[start of STORED DATA]

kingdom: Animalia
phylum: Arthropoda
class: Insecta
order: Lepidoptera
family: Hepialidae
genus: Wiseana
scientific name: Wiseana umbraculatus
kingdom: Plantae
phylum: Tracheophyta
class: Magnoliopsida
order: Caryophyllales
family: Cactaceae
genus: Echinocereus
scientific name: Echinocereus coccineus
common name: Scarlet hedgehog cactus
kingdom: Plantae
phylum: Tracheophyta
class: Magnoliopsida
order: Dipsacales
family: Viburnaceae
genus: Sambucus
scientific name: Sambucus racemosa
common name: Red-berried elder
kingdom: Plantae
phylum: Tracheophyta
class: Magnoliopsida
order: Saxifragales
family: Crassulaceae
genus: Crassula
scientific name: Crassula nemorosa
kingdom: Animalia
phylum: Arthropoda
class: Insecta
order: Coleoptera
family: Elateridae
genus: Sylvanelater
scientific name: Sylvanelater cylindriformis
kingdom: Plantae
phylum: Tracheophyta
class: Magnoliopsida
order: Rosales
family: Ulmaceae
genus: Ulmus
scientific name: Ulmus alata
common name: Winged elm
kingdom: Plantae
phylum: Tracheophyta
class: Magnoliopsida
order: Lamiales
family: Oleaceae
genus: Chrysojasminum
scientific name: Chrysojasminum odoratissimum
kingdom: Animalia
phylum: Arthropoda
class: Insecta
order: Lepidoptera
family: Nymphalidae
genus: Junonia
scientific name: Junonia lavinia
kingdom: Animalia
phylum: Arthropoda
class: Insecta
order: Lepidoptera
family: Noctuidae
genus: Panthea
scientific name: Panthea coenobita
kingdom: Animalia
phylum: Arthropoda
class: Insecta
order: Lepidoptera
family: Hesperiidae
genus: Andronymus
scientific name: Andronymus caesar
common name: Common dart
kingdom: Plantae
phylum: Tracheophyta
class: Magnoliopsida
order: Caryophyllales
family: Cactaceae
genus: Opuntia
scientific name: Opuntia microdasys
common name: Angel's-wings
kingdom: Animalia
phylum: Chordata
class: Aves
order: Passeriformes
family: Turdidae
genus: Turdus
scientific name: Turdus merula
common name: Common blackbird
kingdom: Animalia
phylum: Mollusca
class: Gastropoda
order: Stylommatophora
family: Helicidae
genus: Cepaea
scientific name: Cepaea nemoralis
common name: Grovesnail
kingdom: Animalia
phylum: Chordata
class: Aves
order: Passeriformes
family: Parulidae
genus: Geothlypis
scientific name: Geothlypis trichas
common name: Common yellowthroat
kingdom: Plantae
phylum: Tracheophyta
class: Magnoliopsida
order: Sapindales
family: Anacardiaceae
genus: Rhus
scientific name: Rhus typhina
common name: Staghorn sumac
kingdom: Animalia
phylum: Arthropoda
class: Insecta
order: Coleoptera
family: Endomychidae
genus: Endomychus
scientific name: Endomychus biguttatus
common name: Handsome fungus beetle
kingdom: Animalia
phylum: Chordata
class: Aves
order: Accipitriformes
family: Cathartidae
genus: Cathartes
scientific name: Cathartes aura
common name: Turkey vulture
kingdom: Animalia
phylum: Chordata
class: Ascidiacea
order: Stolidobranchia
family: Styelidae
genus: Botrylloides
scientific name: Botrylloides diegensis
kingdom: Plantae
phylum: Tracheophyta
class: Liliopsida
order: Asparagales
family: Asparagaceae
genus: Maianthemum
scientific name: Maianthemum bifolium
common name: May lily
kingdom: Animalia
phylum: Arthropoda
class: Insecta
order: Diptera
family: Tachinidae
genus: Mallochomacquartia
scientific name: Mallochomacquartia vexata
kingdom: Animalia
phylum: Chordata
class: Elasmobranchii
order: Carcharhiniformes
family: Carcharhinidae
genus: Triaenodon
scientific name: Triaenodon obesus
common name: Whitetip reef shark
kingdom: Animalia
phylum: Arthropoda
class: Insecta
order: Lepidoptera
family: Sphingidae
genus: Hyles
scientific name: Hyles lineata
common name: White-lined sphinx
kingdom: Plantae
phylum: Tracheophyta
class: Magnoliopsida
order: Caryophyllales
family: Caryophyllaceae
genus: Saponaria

[end of STORED DATA]

EXERCISE DESCRIPTION:
Please render these records as a numbered list, leaving out any blank lines.

PROBLEM SOLUTION:
1. kingdom: Animalia
2. phylum: Arthropoda
3. class: Insecta
4. order: Lepidoptera
5. family: Hepialidae
6. genus: Wiseana
7. scientific name: Wiseana umbraculatus
8. kingdom: Plantae
9. phylum: Tracheophyta
10. class: Magnoliopsida
11. order: Caryophyllales
12. family: Cactaceae
13. genus: Echinocereus
14. scientific name: Echinocereus coccineus
15. common name: Scarlet hedgehog cactus
16. kingdom: Plantae
17. phylum: Tracheophyta
18. class: Magnoliopsida
19. order: Dipsacales
20. family: Viburnaceae
21. genus: Sambucus
22. scientific name: Sambucus racemosa
23. common name: Red-berried elder
24. kingdom: Plantae
25. phylum: Tracheophyta
26. class: Magnoliopsida
27. order: Saxifragales
28. family: Crassulaceae
29. genus: Crassula
30. scientific name: Crassula nemorosa
31. kingdom: Animalia
32. phylum: Arthropoda
33. class: Insecta
34. order: Coleoptera
35. family: Elateridae
36. genus: Sylvanelater
37. scientific name: Sylvanelater cylindriformis
38. kingdom: Plantae
39. phylum: Tracheophyta
40. class: Magnoliopsida
41. order: Rosales
42. family: Ulmaceae
43. genus: Ulmus
44. scientific name: Ulmus alata
45. common name: Winged elm
46. kingdom: Plantae
47. phylum: Tracheophyta
48. class: Magnoliopsida
49. order: Lamiales
50. family: Oleaceae
51. genus: Chrysojasminum
52. scientific name: Chrysojasminum odoratissimum
53. kingdom: Animalia
54. phylum: Arthropoda
55. class: Insecta
56. order: Lepidoptera
57. family: Nymphalidae
58. genus: Junonia
59. scientific name: Junonia lavinia
60. kingdom: Animalia
61. phylum: Arthropoda
62. class: Insecta
63. order: Lepidoptera
64. family: Noctuidae
65. genus: Panthea
66. scientific name: Panthea coenobita
67. kingdom: Animalia
68. phylum: Arthropoda
69. class: Insecta
70. order: Lepidoptera
71. family: Hesperiidae
72. genus: Andronymus
73. scientific name: Andronymus caesar
74. common name: Common dart
75. kingdom: Plantae
76. phylum: Tracheophyta
77. class: Magnoliopsida
78. order: Caryophyllales
79. family: Cactaceae
80. genus: Opuntia
81. scientific name: Opuntia microdasys
82. common name: Angel's-wings
83. kingdom: Animalia
84. phylum: Chordata
85. class: Aves
86. order: Passeriformes
87. family: Turdidae
88. genus: Turdus
89. scientific name: Turdus merula
90. common name: Common blackbird
91. kingdom: Animalia
92. phylum: Mollusca
93. class: Gastropoda
94. order: Stylommatophora
95. family: Helicidae
96. genus: Cepaea
97. scientific name: Cepaea nemoralis
98. common name: Grovesnail
99. kingdom: Animalia
100. phylum: Chordata
101. class: Aves
102. order: Passeriformes
103. family: Parulidae
104. genus: Geothlypis
105. scientific name: Geothlypis trichas
106. common name: Common yellowthroat
107. kingdom: Plantae
108. phylum: Tracheophyta
109. class: Magnoliopsida
110. order: Sapindales
111. family: Anacardiaceae
112. genus: Rhus
113. scientific name: Rhus typhina
114. common name: Staghorn sumac
115. kingdom: Animalia
116. phylum: Arthropoda
117. class: Insecta
118. order: Coleoptera
119. family: Endomychidae
120. genus: Endomychus
121. scientific name: Endomychus biguttatus
122. common name: Handsome fungus beetle
123. kingdom: Animalia
124. phylum: Chordata
125. class: Aves
126. order: Accipitriformes
127. family: Cathartidae
128. genus: Cathartes
129. scientific name: Cathartes aura
130. common name: Turkey vulture
131. kingdom: Animalia
132. phylum: Chordata
133. class: Ascidiacea
134. order: Stolidobranchia
135. family: Styelidae
136. genus: Botrylloides
137. scientific name: Botrylloides diegensis
138. kingdom: Plantae
139. phylum: Tracheophyta
140. class: Liliopsida
141. order: Asparagales
142. family: Asparagaceae
143. genus: Maianthemum
144. scientific name: Maianthemum bifolium
145. common name: May lily
146. kingdom: Animalia
147. phylum: Arthropoda
148. class: Insecta
149. order: Diptera
150. family: Tachinidae
151. genus: Mallochomacquartia
152. scientific name: Mallochomacquartia vexata
153. kingdom: Animalia
154. phylum: Chordata
155. class: Elasmobranchii
156. order: Carcharhiniformes
157. family: Carcharhinidae
158. genus: Triaenodon
159. scientific name: Triaenodon obesus
160. common name: Whitetip reef shark
161. kingdom: Animalia
162. phylum: Arthropoda
163. class: Insecta
164. order: Lepidoptera
165. family: Sphingidae
166. genus: Hyles
167. scientific name: Hyles lineata
168. common name: White-lined sphinx
169. kingdom: Plantae
170. phylum: Tracheophyta
171. class: Magnoliopsida
172. order: Caryophyllales
173. family: Caryophyllaceae
174. genus: Saponaria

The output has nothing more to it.